Render the text of every row below as a JSON list of strings, with one string for each line and no blank lines.

***

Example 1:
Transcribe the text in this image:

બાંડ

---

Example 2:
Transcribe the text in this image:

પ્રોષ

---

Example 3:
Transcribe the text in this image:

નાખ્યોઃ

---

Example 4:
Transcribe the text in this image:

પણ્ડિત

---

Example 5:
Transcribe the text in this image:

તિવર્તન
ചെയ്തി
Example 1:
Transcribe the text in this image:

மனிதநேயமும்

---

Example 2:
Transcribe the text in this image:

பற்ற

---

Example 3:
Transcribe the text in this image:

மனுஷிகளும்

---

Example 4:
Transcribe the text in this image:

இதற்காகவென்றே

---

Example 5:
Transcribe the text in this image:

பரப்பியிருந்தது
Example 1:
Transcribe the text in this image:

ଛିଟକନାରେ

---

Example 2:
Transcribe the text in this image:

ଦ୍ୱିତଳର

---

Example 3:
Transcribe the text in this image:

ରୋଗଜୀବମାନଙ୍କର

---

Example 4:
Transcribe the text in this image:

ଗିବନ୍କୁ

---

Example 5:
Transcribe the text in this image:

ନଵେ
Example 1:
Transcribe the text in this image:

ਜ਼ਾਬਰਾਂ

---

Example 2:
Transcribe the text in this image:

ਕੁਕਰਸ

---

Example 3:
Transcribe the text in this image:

***

◆ **Exercise answer**
[
  "Example 1:",
  "Transcribe the text in this image:",
  "બાંડ",
  "---",
  "Example 2:",
  "Transcribe the text in this image:",
  "પ્રોષ",
  "---",
  "Example 3:",
  "Transcribe the text in this image:",
  "નાખ્યોઃ",
  "---",
  "Example 4:",
  "Transcribe the text in this image:",
  "પણ્ડિત",
  "---",
  "Example 5:",
  "Transcribe the text in this image:",
  "તિવર્તન",
  "ചെയ്തി",
  "Example 1:",
  "Transcribe the text in this image:",
  "மனிதநேயமும்",
  "---",
  "Example 2:",
  "Transcribe the text in this image:",
  "பற்ற",
  "---",
  "Example 3:",
  "Transcribe the text in this image:",
  "மனுஷிகளும்",
  "---",
  "Example 4:",
  "Transcribe the text in this image:",
  "இதற்காகவென்றே",
  "---",
  "Example 5:",
  "Transcribe the text in this image:",
  "பரப்பியிருந்தது",
  "Example 1:",
  "Transcribe the text in this image:",
  "ଛିଟକନାରେ",
  "---",
  "Example 2:",
  "Transcribe the text in this image:",
  "ଦ୍ୱିତଳର",
  "---",
  "Example 3:",
  "Transcribe the text in this image:",
  "ରୋଗଜୀବମାନଙ୍କର",
  "---",
  "Example 4:",
  "Transcribe the text in this image:",
  "ଗିବନ୍କୁ",
  "---",
  "Example 5:",
  "Transcribe the text in this image:",
  "ନଵେ",
  "Example 1:",
  "Transcribe the text in this image:",
  "ਜ਼ਾਬਰਾਂ",
  "---",
  "Example 2:",
  "Transcribe the text in this image:",
  "ਕੁਕਰਸ",
  "---",
  "Example 3:",
  "Transcribe the text in this image:"
]